**DATA TO USE:**

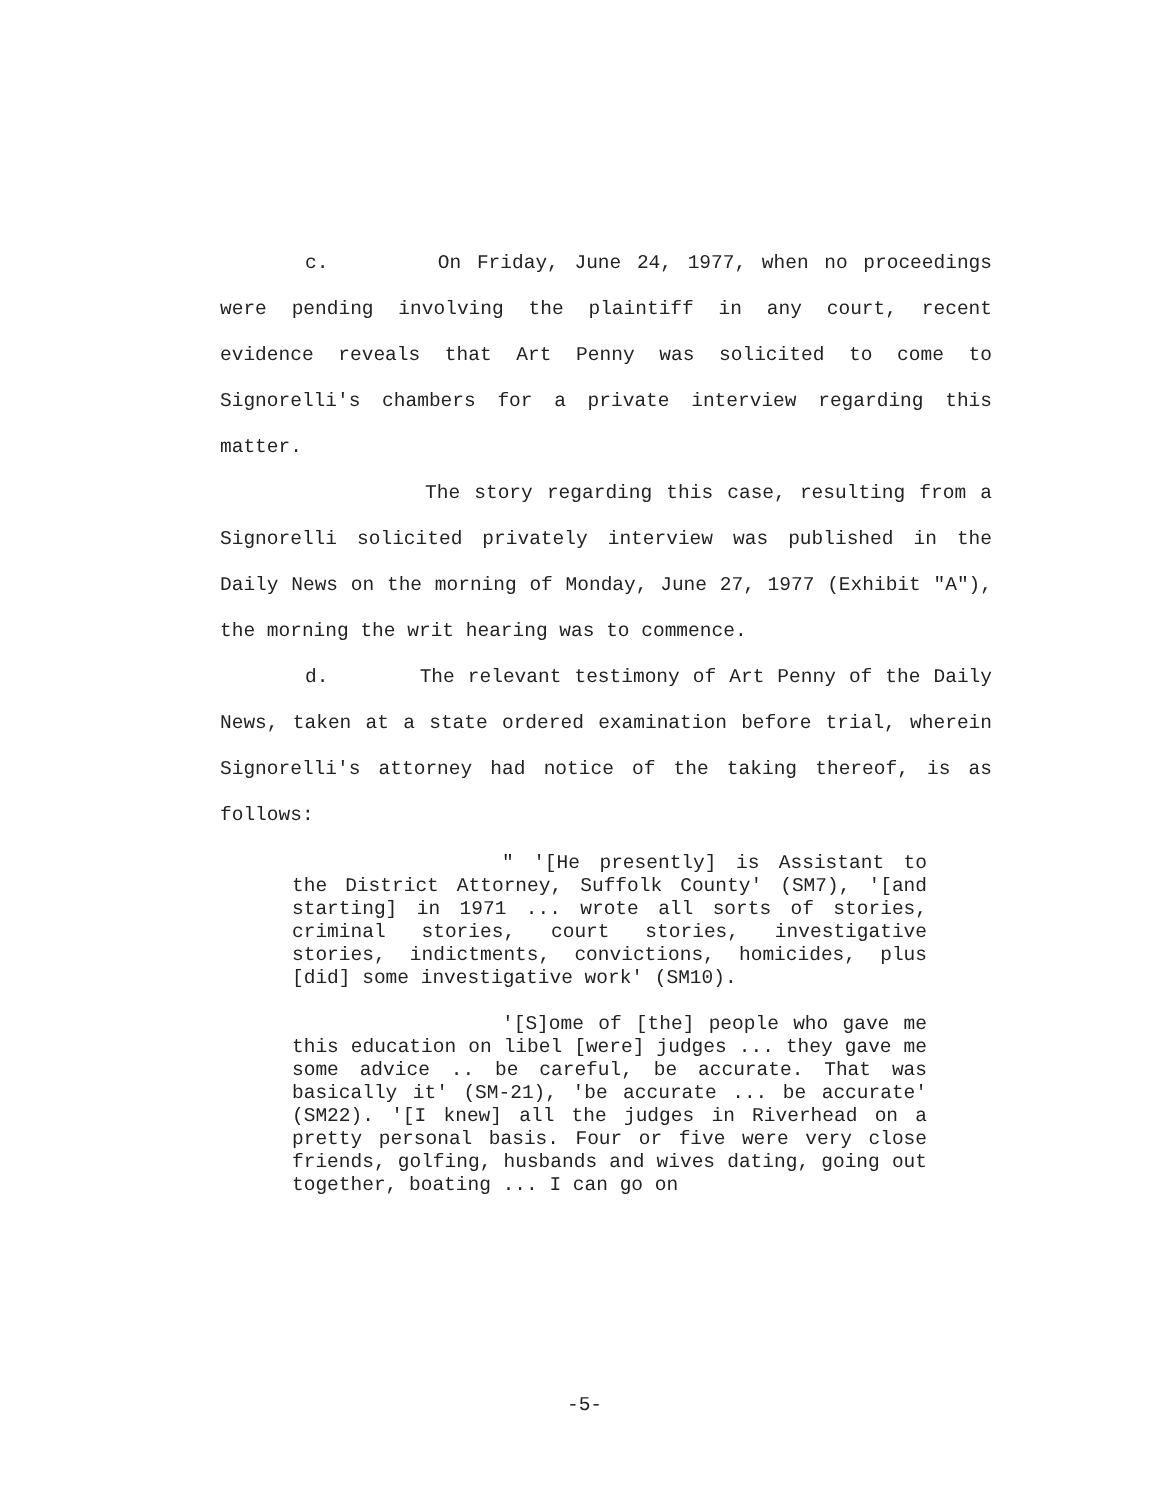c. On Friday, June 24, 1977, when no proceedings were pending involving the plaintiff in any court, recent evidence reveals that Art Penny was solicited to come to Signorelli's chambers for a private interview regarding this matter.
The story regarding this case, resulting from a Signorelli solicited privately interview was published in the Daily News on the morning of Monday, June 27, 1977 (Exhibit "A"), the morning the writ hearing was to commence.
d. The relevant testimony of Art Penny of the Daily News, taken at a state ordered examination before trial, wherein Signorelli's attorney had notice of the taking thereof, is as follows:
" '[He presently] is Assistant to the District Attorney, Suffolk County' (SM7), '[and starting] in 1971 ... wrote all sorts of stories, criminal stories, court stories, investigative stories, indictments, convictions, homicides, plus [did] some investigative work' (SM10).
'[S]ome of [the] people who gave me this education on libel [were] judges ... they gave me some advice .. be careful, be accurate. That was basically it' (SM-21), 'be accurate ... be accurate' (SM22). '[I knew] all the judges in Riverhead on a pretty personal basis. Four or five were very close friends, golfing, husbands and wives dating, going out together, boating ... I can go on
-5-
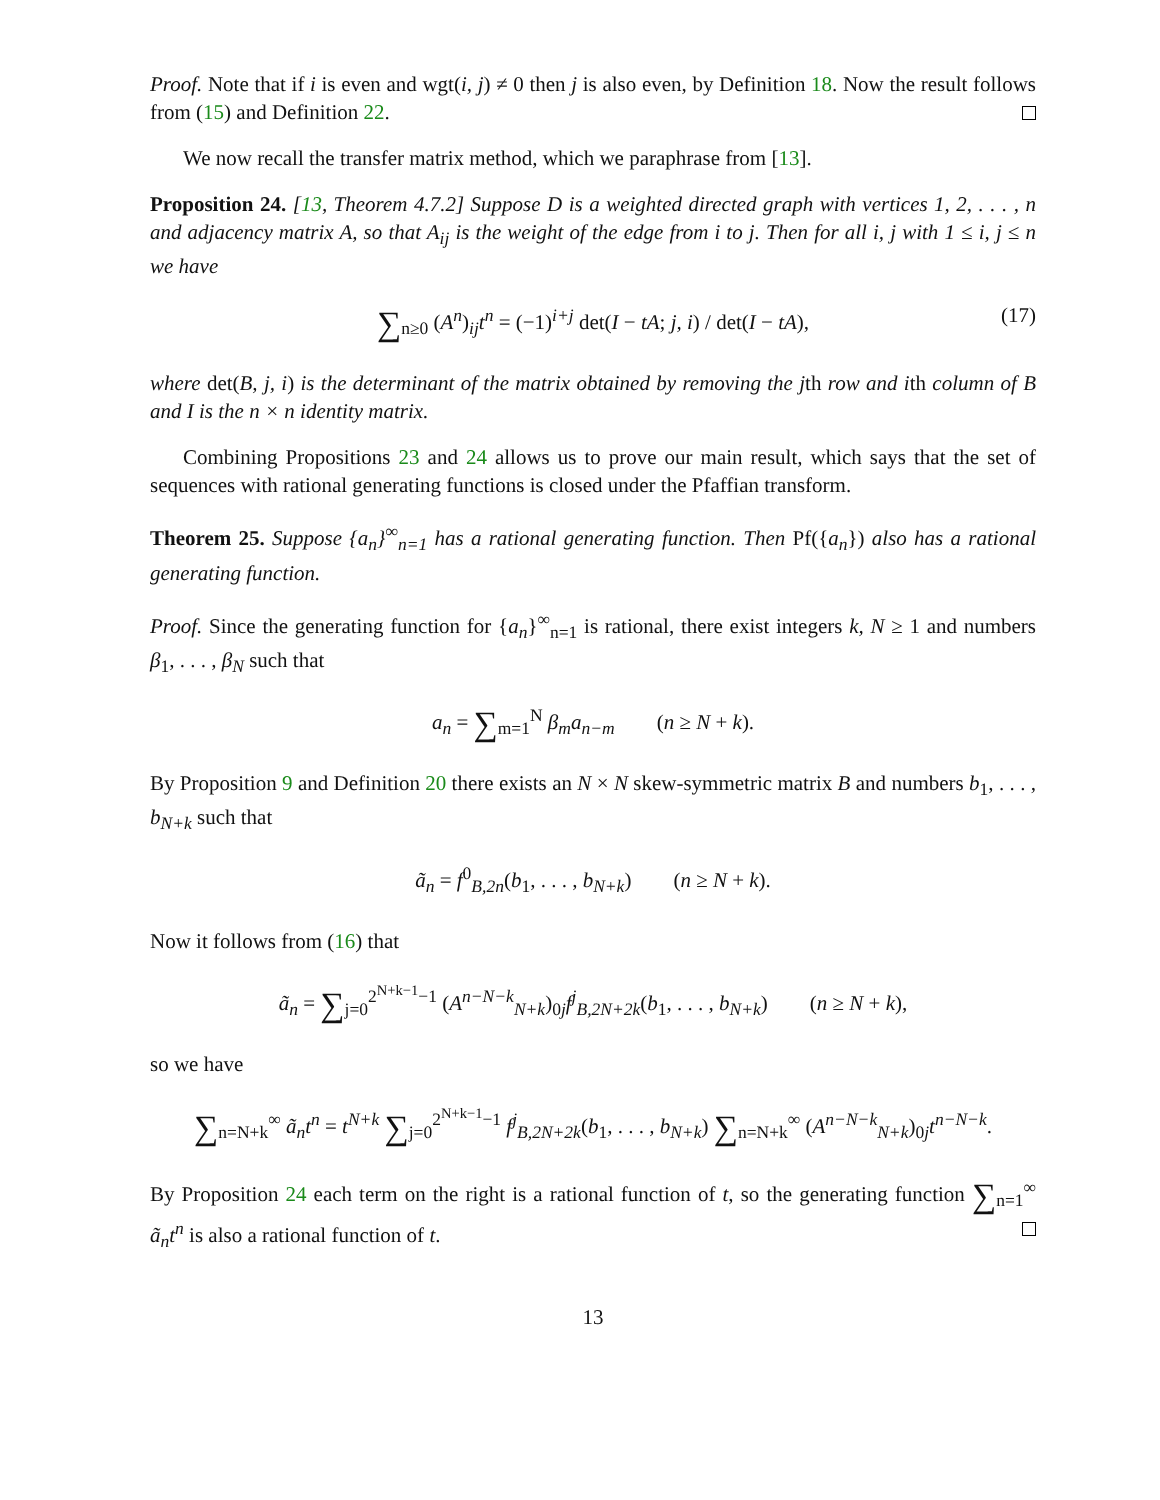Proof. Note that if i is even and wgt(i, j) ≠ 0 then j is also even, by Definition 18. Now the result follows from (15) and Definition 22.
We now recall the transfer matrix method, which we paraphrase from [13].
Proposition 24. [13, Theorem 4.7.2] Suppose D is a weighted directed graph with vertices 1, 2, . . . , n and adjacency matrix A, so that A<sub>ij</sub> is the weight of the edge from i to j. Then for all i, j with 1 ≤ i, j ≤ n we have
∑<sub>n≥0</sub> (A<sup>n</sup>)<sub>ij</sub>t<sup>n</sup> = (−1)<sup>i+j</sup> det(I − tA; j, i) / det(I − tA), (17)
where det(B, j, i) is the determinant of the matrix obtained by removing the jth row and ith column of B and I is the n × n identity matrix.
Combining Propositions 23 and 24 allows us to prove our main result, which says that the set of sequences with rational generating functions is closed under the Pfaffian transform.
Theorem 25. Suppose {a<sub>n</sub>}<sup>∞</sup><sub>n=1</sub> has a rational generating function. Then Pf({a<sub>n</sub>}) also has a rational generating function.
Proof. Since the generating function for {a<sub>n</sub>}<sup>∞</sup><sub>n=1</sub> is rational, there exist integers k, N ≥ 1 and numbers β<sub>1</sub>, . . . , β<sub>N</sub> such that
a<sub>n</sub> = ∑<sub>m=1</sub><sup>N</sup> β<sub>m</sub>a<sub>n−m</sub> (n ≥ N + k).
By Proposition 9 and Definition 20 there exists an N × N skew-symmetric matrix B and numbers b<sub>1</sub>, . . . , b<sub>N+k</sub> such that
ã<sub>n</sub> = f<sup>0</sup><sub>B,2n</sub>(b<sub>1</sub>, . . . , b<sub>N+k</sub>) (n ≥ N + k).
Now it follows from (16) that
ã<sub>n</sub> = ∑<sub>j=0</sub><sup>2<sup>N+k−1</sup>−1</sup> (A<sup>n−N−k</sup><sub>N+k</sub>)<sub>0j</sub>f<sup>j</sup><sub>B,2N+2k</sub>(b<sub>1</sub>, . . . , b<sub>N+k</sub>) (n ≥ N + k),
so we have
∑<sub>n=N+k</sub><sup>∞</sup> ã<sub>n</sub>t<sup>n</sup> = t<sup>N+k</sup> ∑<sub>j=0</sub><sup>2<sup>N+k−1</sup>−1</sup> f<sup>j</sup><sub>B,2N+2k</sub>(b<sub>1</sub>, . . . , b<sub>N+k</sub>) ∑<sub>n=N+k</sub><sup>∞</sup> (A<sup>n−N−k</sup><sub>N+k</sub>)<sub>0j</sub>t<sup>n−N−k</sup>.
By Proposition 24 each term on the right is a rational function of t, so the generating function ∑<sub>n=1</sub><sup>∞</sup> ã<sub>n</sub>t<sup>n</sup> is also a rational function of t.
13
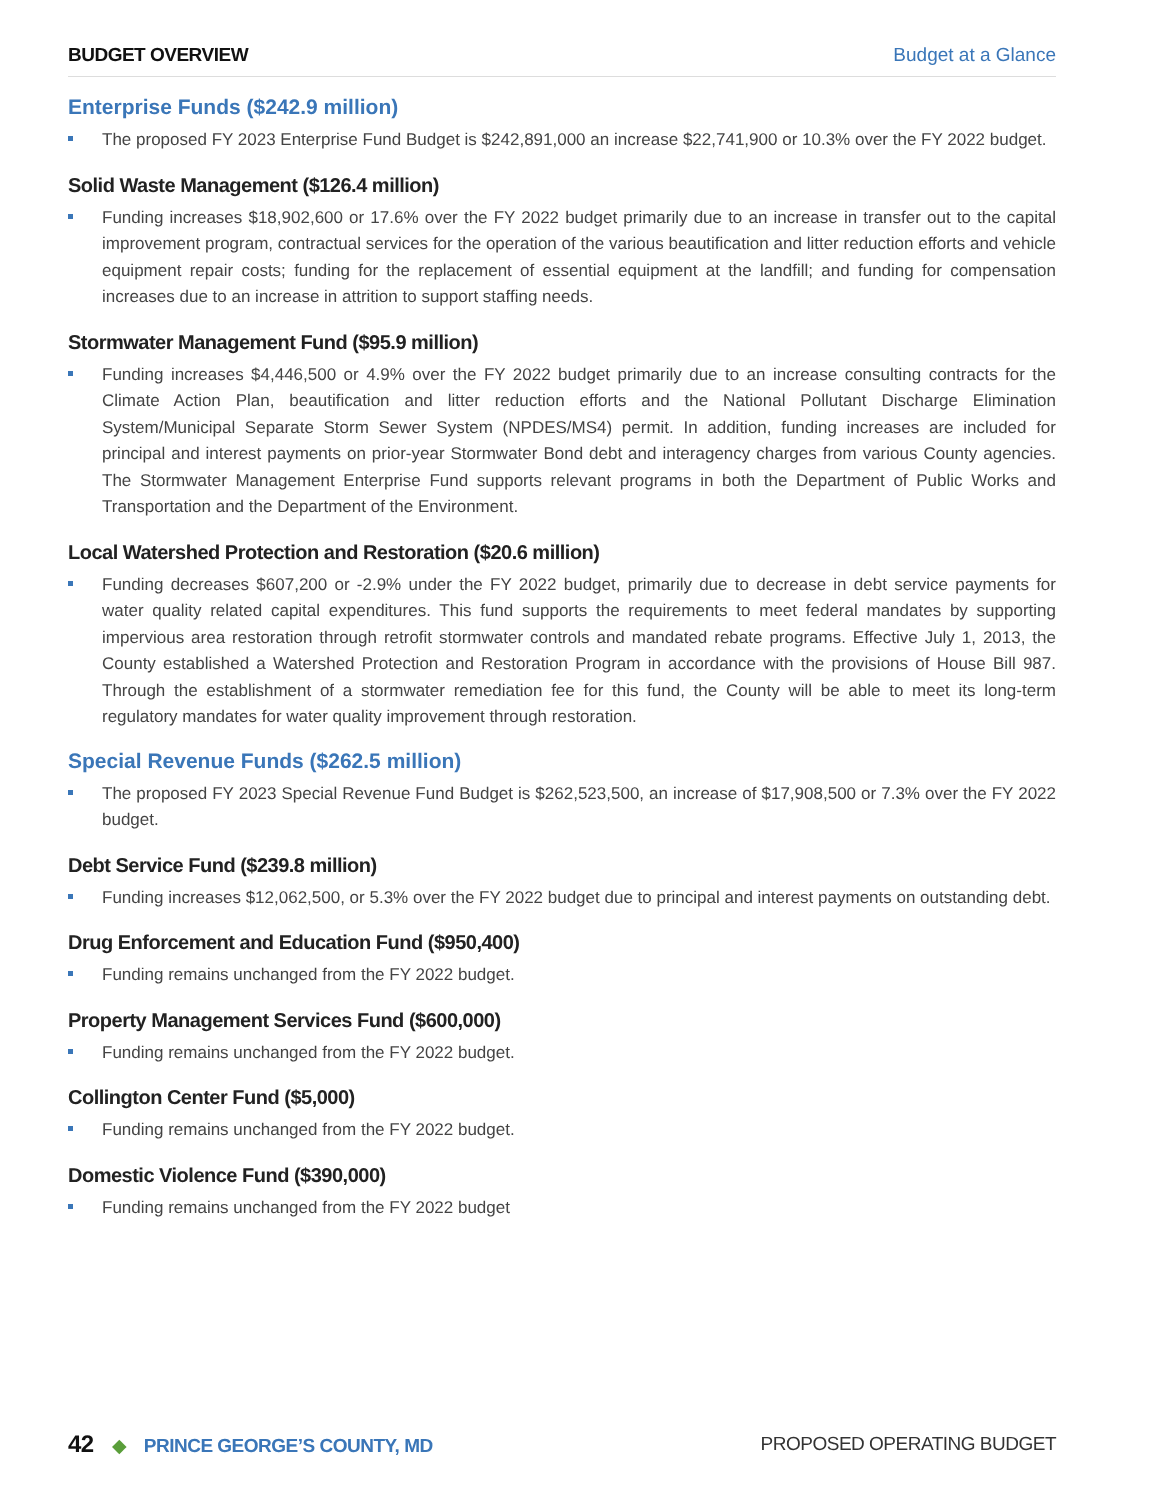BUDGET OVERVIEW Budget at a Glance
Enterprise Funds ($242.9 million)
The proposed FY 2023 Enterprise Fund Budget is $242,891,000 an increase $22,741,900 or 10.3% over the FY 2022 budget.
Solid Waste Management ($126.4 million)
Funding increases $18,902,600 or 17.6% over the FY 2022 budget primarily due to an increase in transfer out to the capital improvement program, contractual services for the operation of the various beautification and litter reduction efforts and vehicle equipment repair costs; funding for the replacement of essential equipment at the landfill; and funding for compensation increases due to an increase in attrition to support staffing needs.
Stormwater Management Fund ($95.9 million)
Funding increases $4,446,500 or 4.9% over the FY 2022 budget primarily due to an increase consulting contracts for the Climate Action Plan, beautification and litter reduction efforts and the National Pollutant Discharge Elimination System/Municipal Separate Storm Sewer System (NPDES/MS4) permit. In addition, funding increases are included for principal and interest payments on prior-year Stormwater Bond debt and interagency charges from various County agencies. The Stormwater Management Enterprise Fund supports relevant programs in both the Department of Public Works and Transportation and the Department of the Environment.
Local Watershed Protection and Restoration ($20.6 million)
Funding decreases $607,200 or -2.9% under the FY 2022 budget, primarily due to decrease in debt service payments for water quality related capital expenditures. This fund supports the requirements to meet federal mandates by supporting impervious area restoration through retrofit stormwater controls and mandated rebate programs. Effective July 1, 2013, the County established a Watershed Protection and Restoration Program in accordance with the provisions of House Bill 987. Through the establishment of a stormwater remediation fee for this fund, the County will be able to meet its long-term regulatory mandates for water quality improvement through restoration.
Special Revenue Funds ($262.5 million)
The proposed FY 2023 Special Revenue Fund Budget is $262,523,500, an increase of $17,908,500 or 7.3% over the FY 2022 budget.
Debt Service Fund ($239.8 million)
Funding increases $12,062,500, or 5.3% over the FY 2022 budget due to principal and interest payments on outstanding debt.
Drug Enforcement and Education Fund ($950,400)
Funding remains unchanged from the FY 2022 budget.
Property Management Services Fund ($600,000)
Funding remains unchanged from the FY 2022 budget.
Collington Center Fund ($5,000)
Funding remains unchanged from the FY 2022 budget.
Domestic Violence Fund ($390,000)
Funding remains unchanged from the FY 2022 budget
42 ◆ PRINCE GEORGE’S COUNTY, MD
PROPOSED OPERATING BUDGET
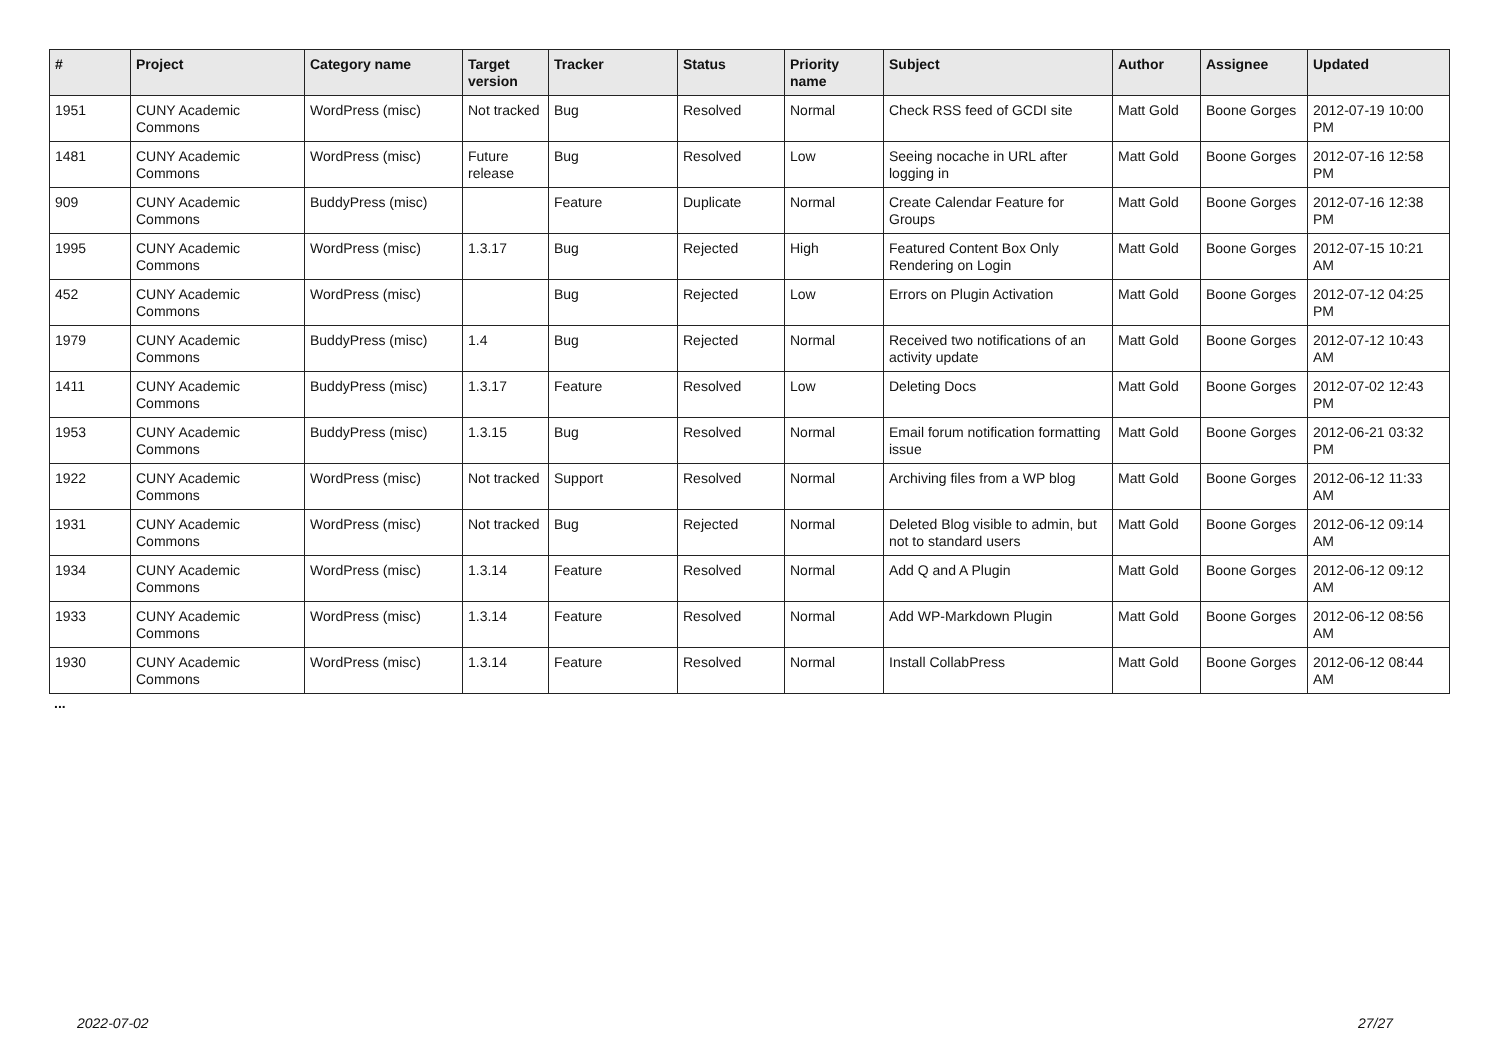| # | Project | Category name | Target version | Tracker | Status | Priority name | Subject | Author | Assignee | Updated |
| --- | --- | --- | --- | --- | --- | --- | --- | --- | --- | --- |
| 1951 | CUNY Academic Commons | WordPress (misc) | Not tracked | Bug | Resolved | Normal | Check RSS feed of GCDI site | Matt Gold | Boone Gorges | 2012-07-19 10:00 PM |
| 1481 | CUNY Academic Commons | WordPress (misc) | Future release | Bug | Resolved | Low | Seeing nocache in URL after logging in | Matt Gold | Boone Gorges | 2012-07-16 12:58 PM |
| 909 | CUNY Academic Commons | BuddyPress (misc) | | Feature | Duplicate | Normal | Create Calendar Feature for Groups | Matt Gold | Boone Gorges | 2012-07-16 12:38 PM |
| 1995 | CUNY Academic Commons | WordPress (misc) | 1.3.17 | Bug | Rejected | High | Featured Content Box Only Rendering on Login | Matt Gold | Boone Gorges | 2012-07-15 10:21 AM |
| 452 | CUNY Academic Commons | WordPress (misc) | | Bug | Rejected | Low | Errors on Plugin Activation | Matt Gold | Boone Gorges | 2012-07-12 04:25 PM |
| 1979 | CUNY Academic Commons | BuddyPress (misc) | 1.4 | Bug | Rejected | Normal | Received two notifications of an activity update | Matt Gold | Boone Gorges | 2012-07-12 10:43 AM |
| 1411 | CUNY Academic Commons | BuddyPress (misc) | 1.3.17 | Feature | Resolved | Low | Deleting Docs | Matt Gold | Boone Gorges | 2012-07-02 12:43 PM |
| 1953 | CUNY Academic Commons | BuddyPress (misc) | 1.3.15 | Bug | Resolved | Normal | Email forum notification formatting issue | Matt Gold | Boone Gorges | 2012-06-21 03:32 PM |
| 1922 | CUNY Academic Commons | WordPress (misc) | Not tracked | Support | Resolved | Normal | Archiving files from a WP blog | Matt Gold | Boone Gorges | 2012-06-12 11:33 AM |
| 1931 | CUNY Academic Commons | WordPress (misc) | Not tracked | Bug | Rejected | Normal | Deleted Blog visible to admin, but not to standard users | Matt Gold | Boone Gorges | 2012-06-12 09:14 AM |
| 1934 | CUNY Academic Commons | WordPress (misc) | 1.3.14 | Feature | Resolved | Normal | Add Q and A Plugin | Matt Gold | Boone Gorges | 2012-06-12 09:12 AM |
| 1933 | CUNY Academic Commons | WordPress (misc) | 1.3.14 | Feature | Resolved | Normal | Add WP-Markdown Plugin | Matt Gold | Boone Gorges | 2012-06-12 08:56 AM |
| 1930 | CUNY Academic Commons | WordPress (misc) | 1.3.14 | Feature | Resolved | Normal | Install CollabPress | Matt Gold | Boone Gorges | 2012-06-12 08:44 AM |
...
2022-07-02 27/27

**WORK TO BE COMPLETED:**
All lines above from the one containing "PROPOSED OPERATING BUDGET" up to and including the one containing "2012-07-19 10:00 PM |" are to be set down exactly, and nothing else. Leave images out.

**YOUR RESPONSE:**
PROPOSED OPERATING BUDGET
| # | Project | Category name | Target version | Tracker | Status | Priority name | Subject | Author | Assignee | Updated |
| --- | --- | --- | --- | --- | --- | --- | --- | --- | --- | --- |
| 1951 | CUNY Academic Commons | WordPress (misc) | Not tracked | Bug | Resolved | Normal | Check RSS feed of GCDI site | Matt Gold | Boone Gorges | 2012-07-19 10:00 PM |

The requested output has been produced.